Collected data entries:

◇ ◇ ◇

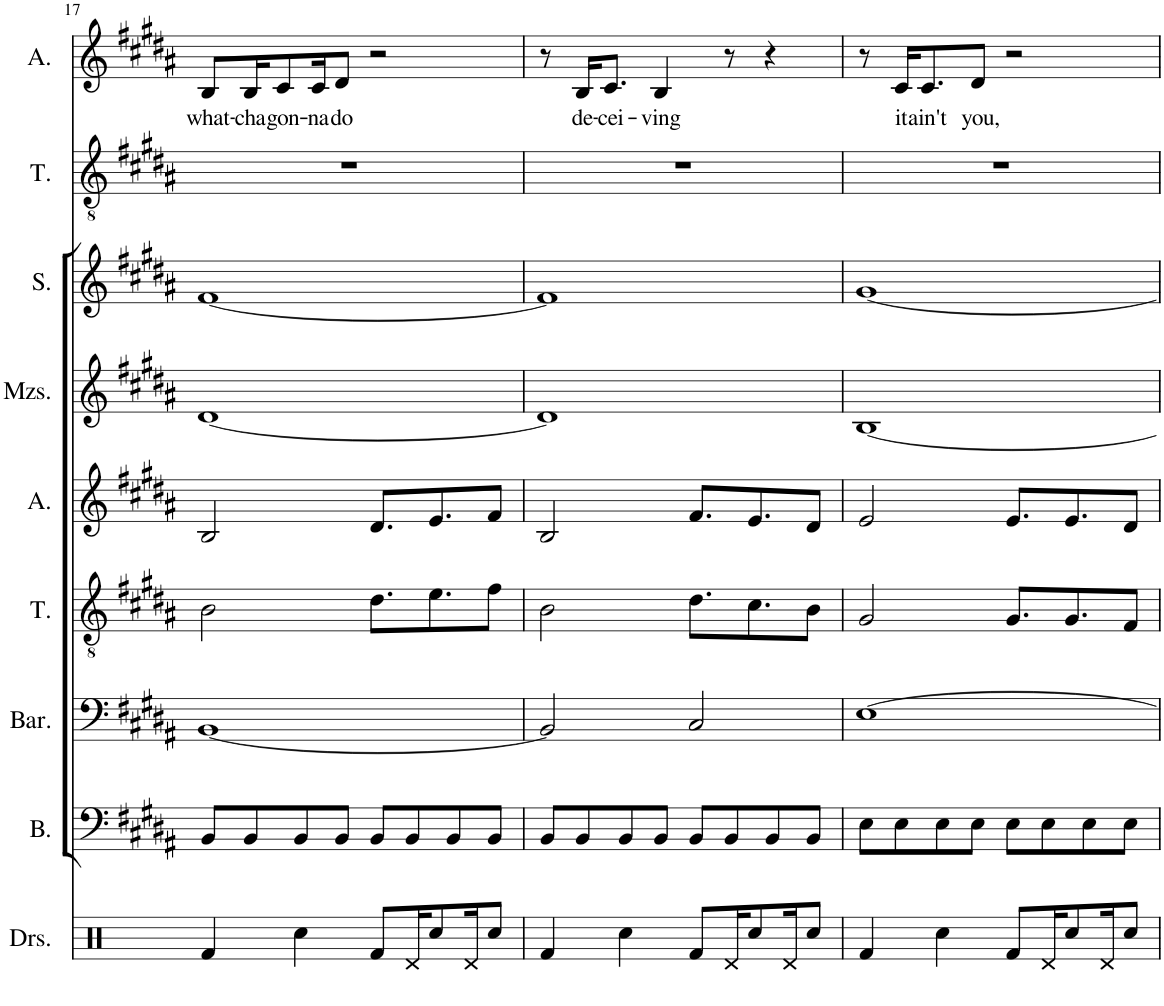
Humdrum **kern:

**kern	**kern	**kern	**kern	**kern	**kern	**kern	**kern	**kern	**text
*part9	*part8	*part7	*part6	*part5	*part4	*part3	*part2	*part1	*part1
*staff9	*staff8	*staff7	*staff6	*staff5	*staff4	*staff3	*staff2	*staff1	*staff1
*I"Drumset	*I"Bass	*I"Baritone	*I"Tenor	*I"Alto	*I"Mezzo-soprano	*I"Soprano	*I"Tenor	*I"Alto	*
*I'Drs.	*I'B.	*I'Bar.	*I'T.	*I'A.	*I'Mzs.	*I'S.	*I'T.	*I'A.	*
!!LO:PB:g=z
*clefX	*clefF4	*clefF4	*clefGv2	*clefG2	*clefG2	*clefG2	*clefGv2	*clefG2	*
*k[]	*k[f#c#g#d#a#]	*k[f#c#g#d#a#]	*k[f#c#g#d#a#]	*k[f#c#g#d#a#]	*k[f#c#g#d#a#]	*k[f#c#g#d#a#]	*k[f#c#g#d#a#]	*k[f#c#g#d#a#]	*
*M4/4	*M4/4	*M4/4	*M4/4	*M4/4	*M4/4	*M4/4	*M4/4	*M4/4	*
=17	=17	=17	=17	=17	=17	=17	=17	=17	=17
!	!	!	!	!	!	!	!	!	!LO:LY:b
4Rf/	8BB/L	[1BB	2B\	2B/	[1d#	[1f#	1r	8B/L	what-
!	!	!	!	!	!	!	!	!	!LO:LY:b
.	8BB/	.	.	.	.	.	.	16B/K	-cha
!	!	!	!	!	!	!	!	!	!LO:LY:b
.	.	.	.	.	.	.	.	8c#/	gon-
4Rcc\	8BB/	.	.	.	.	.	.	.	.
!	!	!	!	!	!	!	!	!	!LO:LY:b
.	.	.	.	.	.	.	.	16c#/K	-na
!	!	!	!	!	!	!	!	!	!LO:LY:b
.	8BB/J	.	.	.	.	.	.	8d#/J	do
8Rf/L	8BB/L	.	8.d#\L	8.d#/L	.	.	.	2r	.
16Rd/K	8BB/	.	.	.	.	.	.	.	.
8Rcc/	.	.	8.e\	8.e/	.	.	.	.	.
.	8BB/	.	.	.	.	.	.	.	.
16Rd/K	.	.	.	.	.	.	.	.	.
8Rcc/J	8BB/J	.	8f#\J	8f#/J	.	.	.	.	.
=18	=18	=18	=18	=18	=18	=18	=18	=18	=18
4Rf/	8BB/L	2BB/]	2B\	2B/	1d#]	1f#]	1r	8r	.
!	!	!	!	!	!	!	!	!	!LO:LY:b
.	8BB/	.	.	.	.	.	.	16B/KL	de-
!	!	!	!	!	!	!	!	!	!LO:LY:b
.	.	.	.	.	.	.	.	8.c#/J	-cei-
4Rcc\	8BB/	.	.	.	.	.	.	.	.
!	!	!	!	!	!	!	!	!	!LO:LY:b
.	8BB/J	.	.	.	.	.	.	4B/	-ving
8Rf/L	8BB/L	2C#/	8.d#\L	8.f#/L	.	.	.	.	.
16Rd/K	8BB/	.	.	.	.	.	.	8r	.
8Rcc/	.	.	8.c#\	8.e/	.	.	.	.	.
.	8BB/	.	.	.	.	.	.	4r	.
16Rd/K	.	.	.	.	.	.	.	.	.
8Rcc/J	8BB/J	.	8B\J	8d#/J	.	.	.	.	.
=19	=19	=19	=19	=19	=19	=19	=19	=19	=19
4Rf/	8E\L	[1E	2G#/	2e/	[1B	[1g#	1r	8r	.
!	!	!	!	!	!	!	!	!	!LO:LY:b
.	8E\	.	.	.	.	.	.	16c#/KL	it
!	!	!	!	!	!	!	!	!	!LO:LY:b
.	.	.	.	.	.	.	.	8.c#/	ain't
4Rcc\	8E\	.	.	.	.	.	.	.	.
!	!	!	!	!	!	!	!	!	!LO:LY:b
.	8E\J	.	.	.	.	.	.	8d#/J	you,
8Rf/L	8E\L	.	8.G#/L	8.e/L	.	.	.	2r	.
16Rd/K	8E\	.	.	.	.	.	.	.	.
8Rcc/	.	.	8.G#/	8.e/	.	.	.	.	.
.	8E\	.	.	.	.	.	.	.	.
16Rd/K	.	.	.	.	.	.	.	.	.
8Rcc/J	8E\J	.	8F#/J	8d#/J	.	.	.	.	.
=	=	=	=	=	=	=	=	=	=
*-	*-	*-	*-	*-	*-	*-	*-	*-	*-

◇ ◇ ◇

What is asked: Locate each line in the listing above that contains the string "kern", matching case exactly, and copy those lines.

Result below:
Humdrum **kern:
**kern	**kern	**kern	**kern	**kern	**kern	**kern	**kern	**kern	**text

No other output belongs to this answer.